Exercise goal: The result should hold only the lines from the one with "minutes du bassin, au" through the final line of the data below, transcribed exactly, pictures left out.

◆ ◆ ◆ ◆ ◆

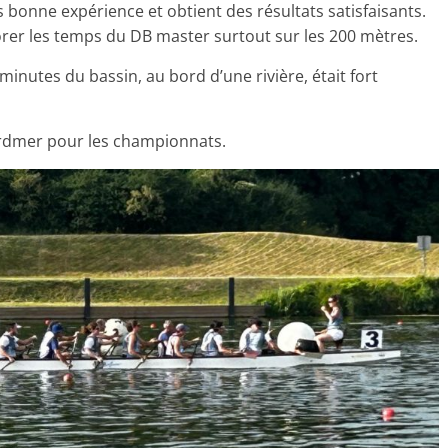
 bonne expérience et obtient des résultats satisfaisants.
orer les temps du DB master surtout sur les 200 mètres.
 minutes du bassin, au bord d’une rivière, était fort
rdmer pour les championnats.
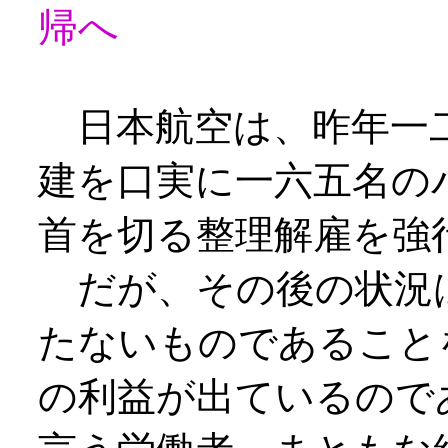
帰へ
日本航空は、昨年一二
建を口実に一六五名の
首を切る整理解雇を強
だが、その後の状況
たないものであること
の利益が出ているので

◆ ◆ ◆ ◆ ◆

Your response:
 minutes du bassin, au bord d’une rivière, était fort
rdmer pour les championnats.
帰へ
日本航空は、昨年一二
建を口実に一六五名の
首を切る整理解雇を強
だが、その後の状況
たないものであること
の利益が出ているので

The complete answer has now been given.